とりあえずタクス、ネイアー、ガイの3人はギルドへ向かった。
「おぉ、有名人!いい仕事が入ってるよ!」
「ユーメイジン・・・だって」
ガイが笑った。無理もない。この街中のほとんどの人から有名人と言われている。
「そ、それよりオーナー。いい仕事って?」
「ああ、そうだったな。こいつぁスゲーぞ! 何てったって、王様の依頼だからな」
タクス達はシーンと静まった、というかギルドにいるオーナー以外の人たちが静まった。
「どうだい、やってみるかい?」
「自身はないけど、やって見ます」
「じゃあ、とりあえず城へ行ってみろ。謁見受付の人に話し掛ければ王に会わせてくれるだろう。
これが城に入るための通行証だ」
タクスは通行証をオーナーから貰った。
「頑張ってこいよ」
オーナーからの見送りの言葉を受け取ってタクス達はギルドを出て城に向かった。
「それにしても、王様直々とはなんの依頼だろう?」
「さあ?強い人じゃないとダメっぽいね。

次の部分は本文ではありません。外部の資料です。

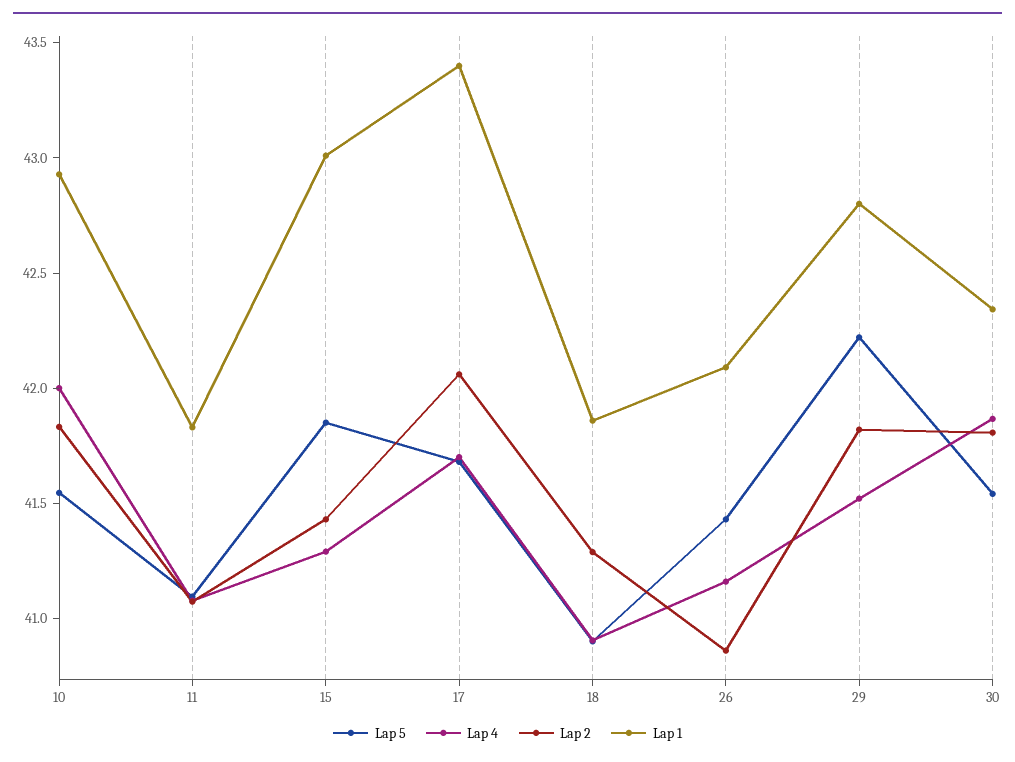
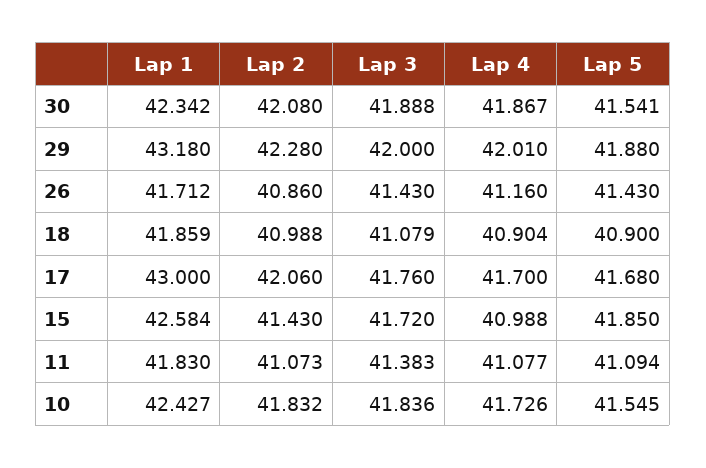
  {
    "Lap 5": {
      "10": 41.545,
      "11": 41.094,
      "15": 41.85,
      "17": 41.68,
      "18": 40.9,
      "26": 41.43,
-     "29": 42.2,
+     "29": 41.88,
      "30": 41.541
    },
    "Lap 4": {
-     "10": 42,
+     "10": 41.726,
      "11": 41.077,
-     "15": 41.3,
+     "15": 40.988,
      "17": 41.7,
      "18": 40.904,
      "26": 41.16,
-     "29": 41.5,
+     "29": 42.01,
      "30": 41.867
    },
    "Lap 2": {
      "10": 41.832,
      "11": 41.073,
      "15": 41.43,
      "17": 42.06,
-     "18": 41.3,
+     "18": 40.988,
      "26": 40.86,
-     "29": 41.8,
+     "29": 42.28,
-     "30": 41.8
+     "30": 42.08
    },
    "Lap 1": {
-     "10": 42.9,
+     "10": 42.427,
      "11": 41.83,
-     "15": 43,
+     "15": 42.584,
-     "17": 43.4,
+     "17": 43,
      "18": 41.859,
-     "26": 42.1,
+     "26": 41.712,
-     "29": 42.8,
+     "29": 43.18,
      "30": 42.342
-   }
+   },
+   "Lap 3": {
+     "30": 41.888,
+     "29": 42,
+     "26": 41.43,
+     "18": 41.079,
+     "17": 41.76,
+     "15": 41.72,
+     "11": 41.383,
+     "10": 41.836
+   }
  }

それほどヤバイんだろうね」
「強い人、か」
タクスが真剣に悩んでいるところに城はもう目の前にあった。

「通行証を見せろ」
タクスは門兵に通行所を見せると兵は上に上がったレバーを下げた。
すると木の橋が城へと繋がった。
「通っていいぞ」
通行証を返してもらったタクス達は城の中へ入っていった。
「城ってこんな風になってるんだ〜」
ガイが回りを見回す。
「とりあえず謁見の受付をしないと……すみません、ギルドのものですが
王の依頼で来ました」
「少々お待ちください」
タクスが受付の人に話すとちょっと待たされて謁見が終わった人が出てきた。
「時間です、どうぞ王の間へ」
「いざとなると緊張するな……」
タクスは少々緊張しつつも王の間へ向かった。

王の間へ入ると王様と姫が座って待っていた。
「おぉ、そなた達がギルドの者か。よく来てくれた」
タクス達は頭を下げて礼をした。
「顔を上げろ。今回そなた達にやって欲しい任務は重要なことだ。よく聞け。
私の娘、アスザ姫を隣の王国ヘズリィまで護衛してやって欲しいのだ」
「私がアスザです。皆様、少しの間ですがよろしくお願いしますね」
「了解しました。それでは、俺・・・じゃなくて私たちは任務につきます」
ちょっとタクスは焦っていた。姫を護衛する、それはとてつもなく重大な任務だ。
姫にもしもの事があったら、死刑は免れないかもしれない・・・からだ。
「よし、任務頑張ってくれ、下がってよいぞ」
タクス達と姫は王の間を後にした。